The electric vehicle industry is surging ahead globally, and Australia needs to take definitive steps to capitalise on important opportunities – or risk being left behind.
The CEO of the Electric Vehicle Council, Behyad Jafari, has warned Australia is being used as a “dumping ground” by car manufacturers, and has called for stronger policy action to boost “purple collar workers” to drive production of a local electric vehicle manufacturing industry.
Speaking exclusively to The Business Of, a podcast from the UNSW Business School, Mr Jafari said past policy inaction and a lack of regulation had relegated Australia to the slow lane of the electric vehicle (EV) revolution. “We’re talking about Australia being treated as a dumping ground. Certain car manufacturers are going to say, ‘Well, selling that car that’s older, less efficient, has less technology in it, that’s more profitable for us. Why don’t we send those cars to Australia where these regulations don’t exist?’”
Mr Jafari, whose background is in renewable energy, said the result will be “perverse outcomes” for Australian car buyers, the local EV industry, and the environment. He highlighted speed bumps created by the policy stalemate, and what it would take to unwind the hands-off approach to EV investment from previous governments.
Mr Jafari says that while EVs alone won’t be able to take Australia’s car manufacturing industry back to its golden days, there is untapped potential for certain EV components to be produced in the country that could even position Australian workers with unique “purple collar” skills.
“We absolutely could bring car manufacturing back to Australia at a reasonably significant scale. What we have to understand is that for electric cars, modern-day vehicle manufacturing looks pretty different to how it looked back in the 50s. It’s what we call ‘purple collar’. It’s technicians, engineers, and people who have reasonably high skills and reasonably high pay.”
“Manufacturers are looking for the quality of the accreditation, the quality of the education, and we have that in Australia. There are these advantages we have that could help us get car manufacturing back,” Mr Jafari told The Business Of.
His comments were made on the newly released series of The Business Of, a podcast from AGSM @ UNSW Business School exploring the role businesses and industry leaders play in the fight against climate change.
Mr Jafari told host Dr Juliet Bourke, a Professor of Practice in the School of Management and Governance at UNSW Business School, that Australia does have an opportunity to take charge. “Three years ago, I would have said our market was 10 times behind the rest of the world. Today, I say we’re two times behind,” Mr Jafari said.
He’s optimistic about Australia getting serious about policies that encourage the EV market to grow, like the current Federal Government’s plan to introduce fuel efficiency standards.

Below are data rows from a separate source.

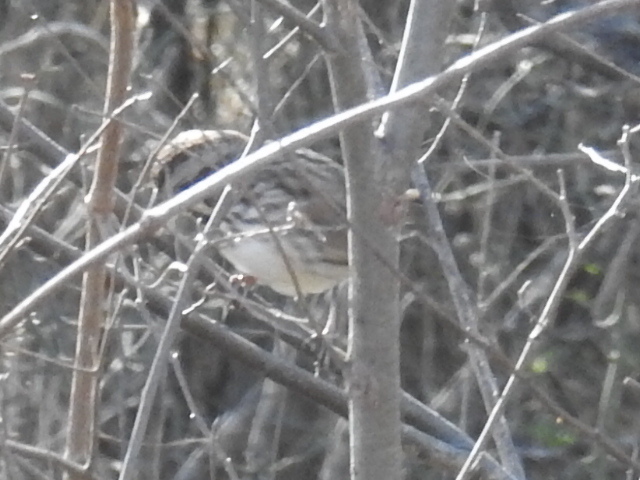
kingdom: Animalia
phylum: Chordata
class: Aves
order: Passeriformes
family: Passerellidae
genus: Melospiza
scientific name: Melospiza melodia
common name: Song sparrow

“I do see a pretty marked change now with this new government in recognising that we do have to intervene, we have to actively make this happen. We are playing catch up in that field, because others have been doing more and have been doing more for a lot longer,” Mr Jafari told The Business Of.
In Australia, Dr Bourke also noted that the electric vehicle market has developed without any overarching national fuel efficiency standards. “They're being written as we speak,” she said.

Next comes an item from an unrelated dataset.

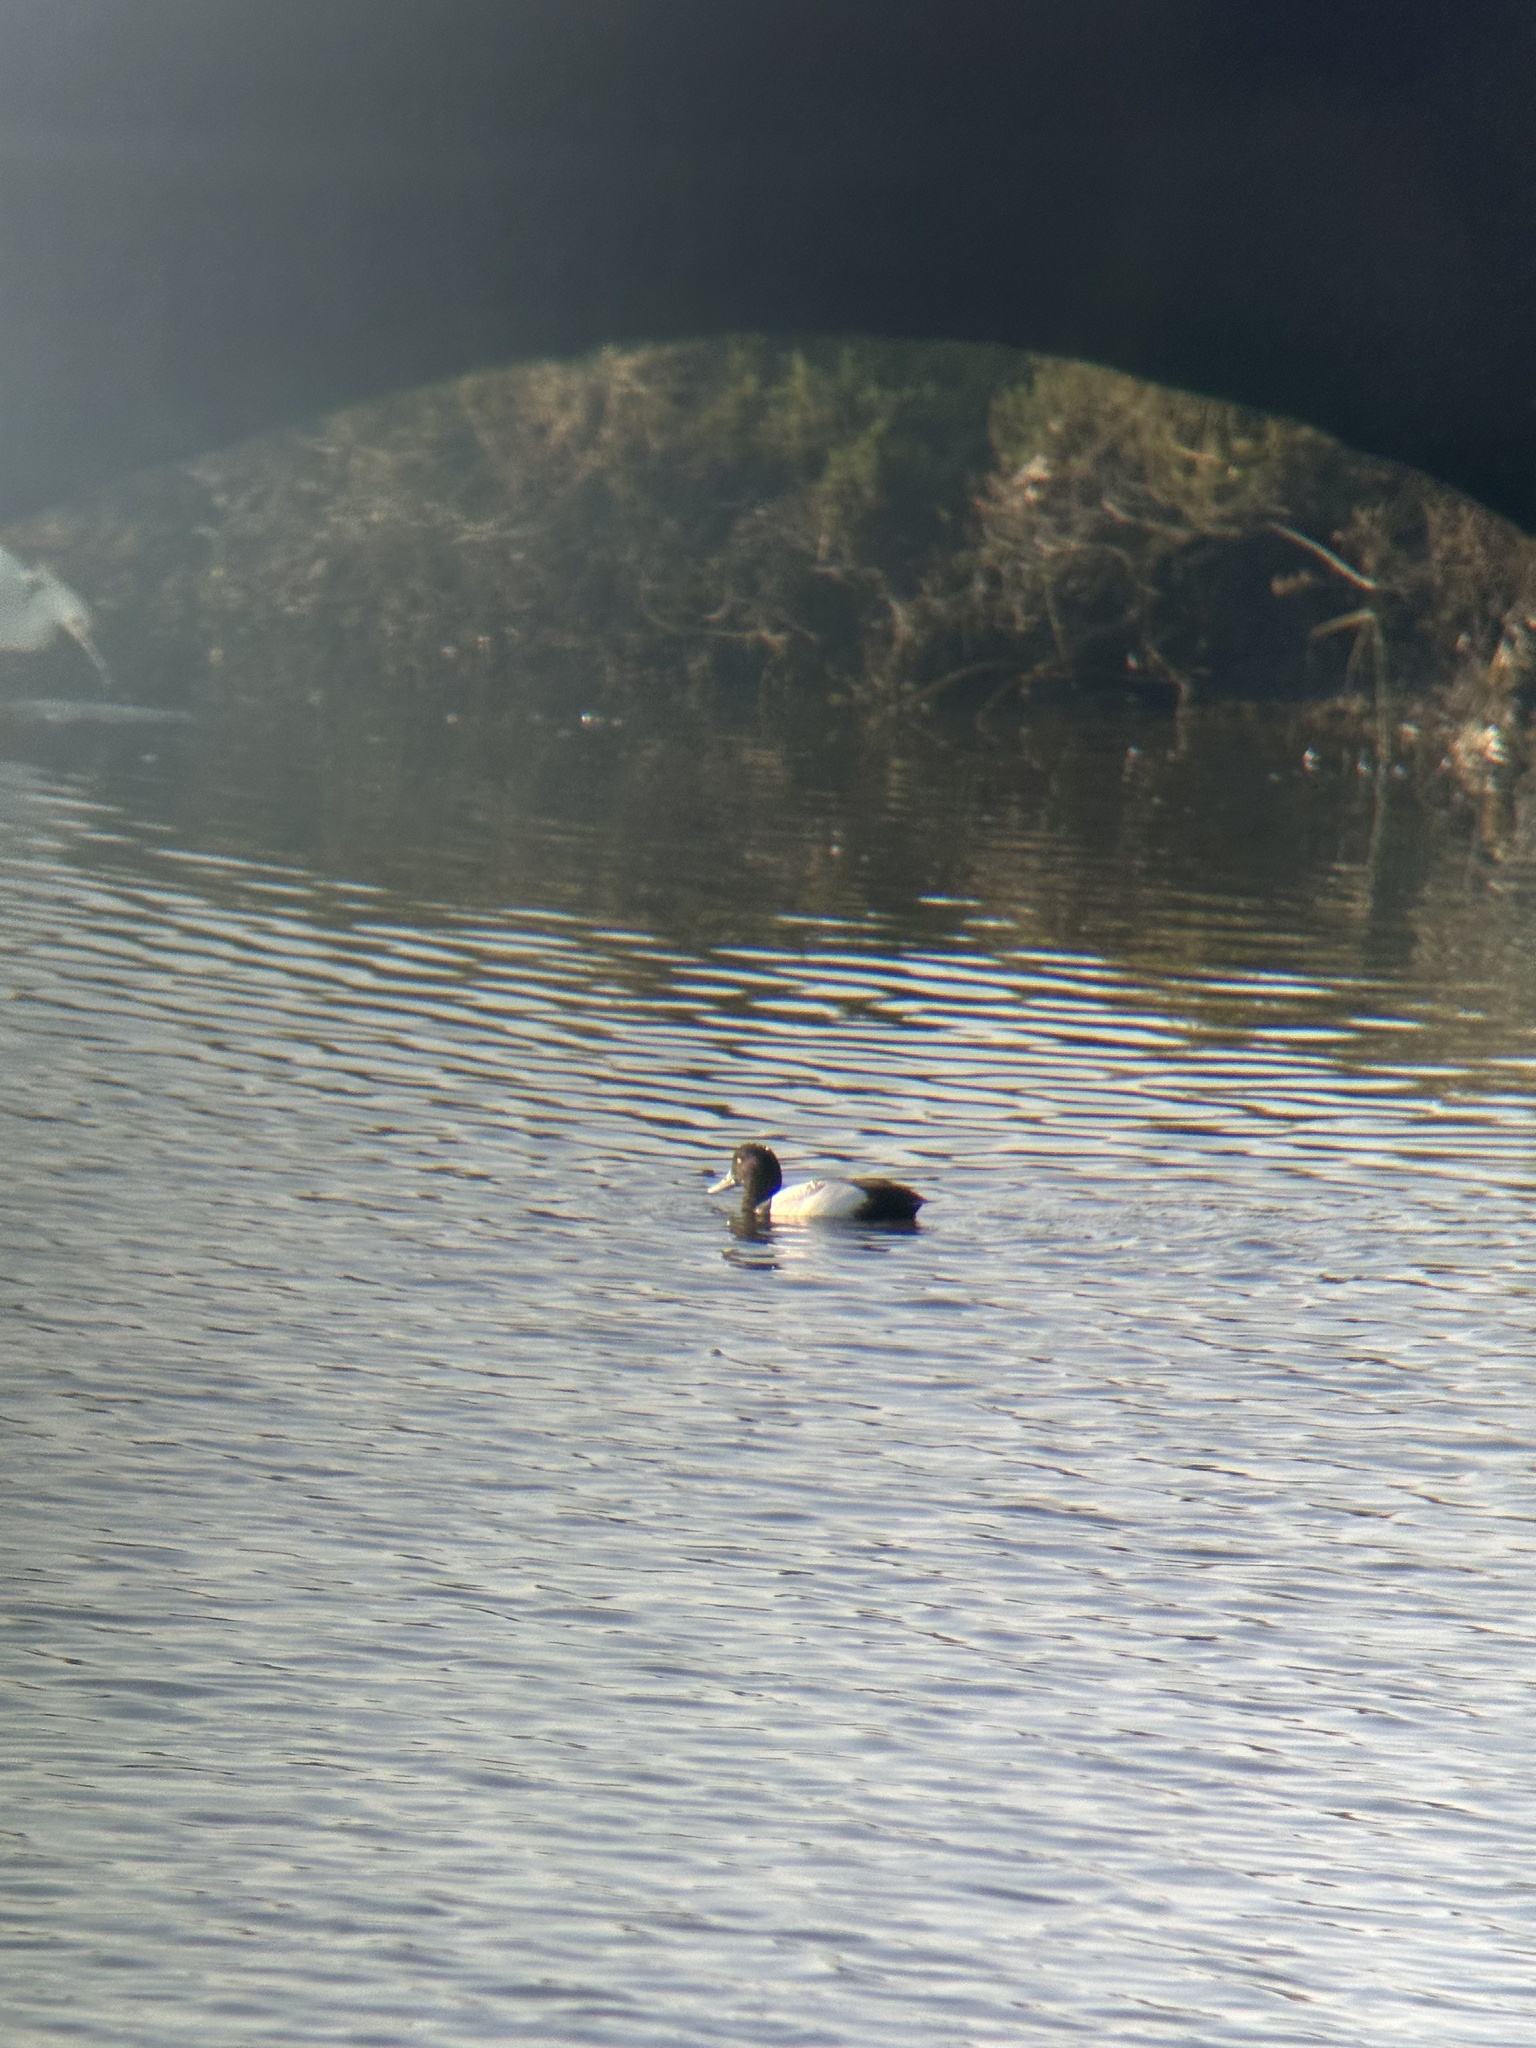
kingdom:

“But this lack of policy direction as the industry was in its infancy, has now put us on the backfoot. Even so, this policy blind spot could be counteracted by our relatively high wealth compared to other markets. We've got money to spend. And car companies might see this as an advantage.”
Dr Bourke discussed the importance of practical reality of EV infrastructure for people who might live in houses without garages or who might have to park their car on the street.
“Yes, there are workplaces being set up with charging ports. But we're not the UK that has a charging port on every telegraph pole. So surely that's playing into some of the resistance,” she observed.
In addressing such issues, Mr Jafari said one important consideration is building confidence in investment on behalf of companies that build chargers, for example. “What are they looking for? Well, they want certainty around customers,” he said.
“If I want to go and put an electric vehicle charger on that street pole, who do I have to deal with? Whose permission do I need? How would I get those permissions? Is it going to cost me millions of dollars to get all those permissions? Or will it be relatively easy?”
These are all important policy and infrastructure decisions that need to be addressed to smooth the passage of EV adoption, he explained.
The Business Of host, Dr Bourke added: “It was fascinating to hear about the policy obstacles the electric vehicle industry has faced in its early years from Behyad. It will be interesting to see what the future holds for both Australian car manufacturing and drivers looking to make the switch to electric in the coming years."